Tuesday, February 20, 2018

High Maintenance

There is a meme floating around that invites you to score how "high maintenance" you are.  It lists a number of different personal care activities and gives each one a points value.  For example: regular pedicures are something like 5 points. 

Cute, right?  Harmless fun? 

Actually, no.  When I thought about this cute little nothing test, it occurred to me that the implied value system was anything but harmless. 

Let's start with the list itself.  When you look carefully, or even more-than-glancingly, at all the items on the list, you see that they all have one very important thing in common.  they are all stereotypical "female" activities.  Not even actual female activities, like getting a pap smear.  They are socially ordained female activities.  (All except one, but I'll get to that later.) Applying makeup.  Having your nails done.  Shopping.  Wearing high heels.  There is a whole lot of forced gender normativity in that little list.  All these stereotypically female activities somehow contribute to how difficult a person you are to be around.  So, somehow, we are supposed to navigate the expectation that, as women, we must somehow want to do these things along with the sanction against being "high maintenance." 

Look at that, another Scylla and Charybdis for the ladies. 

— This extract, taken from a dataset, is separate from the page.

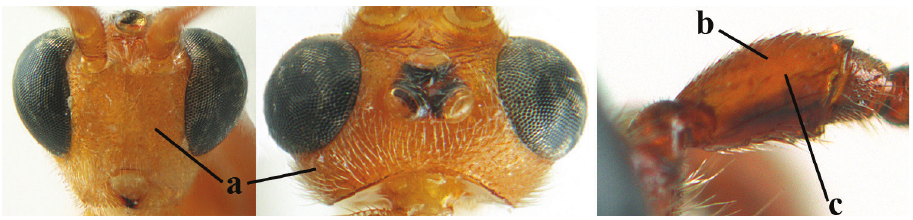
dark brown (bb) and less robust in lateral view (cc) .................................. 11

The thing that gets me the most though, is this line: "Gets massages regularly --- 10 points."  So, one of the highest point values is assigned to massage.  Meaning, that getting regular massage is one of the most high maintenance things you can do.  Aside from this irritating me as a massage therapist, this strikes me as an extension of a dangerous assumption women are encouraged to make:  the assumption that time spent on their own care is time somehow wasted.  Or, by extension, that time for self-care takes time away from others who need this woman's time.  (Spouse, parents, children, co-workers, literally anyone) 

This is why I had this recent, far-from-unusual, client experience: a woman in her late 50s came in for her first ever massage.  She was fit, active, and engaged in her community.  She lived a good life, full of love and fulfillment.  She loved her partner, her children, her job.  And yet -- at the end of a massage, she walked out with tears in her eyes, and embraced me, crying into my shoulder.  She told me she had never felt so cared for;  she didn't know she could even experience that.  All that stuff about her wonderful life was absolutely true.  And so were her tears as this new layer of honoring herself was opened up to her. 

So, no, I don't find it cute or harmless when memes like this go around.  Not as long as any human in the world denies themselves a moment of compassion and care because of social expectations.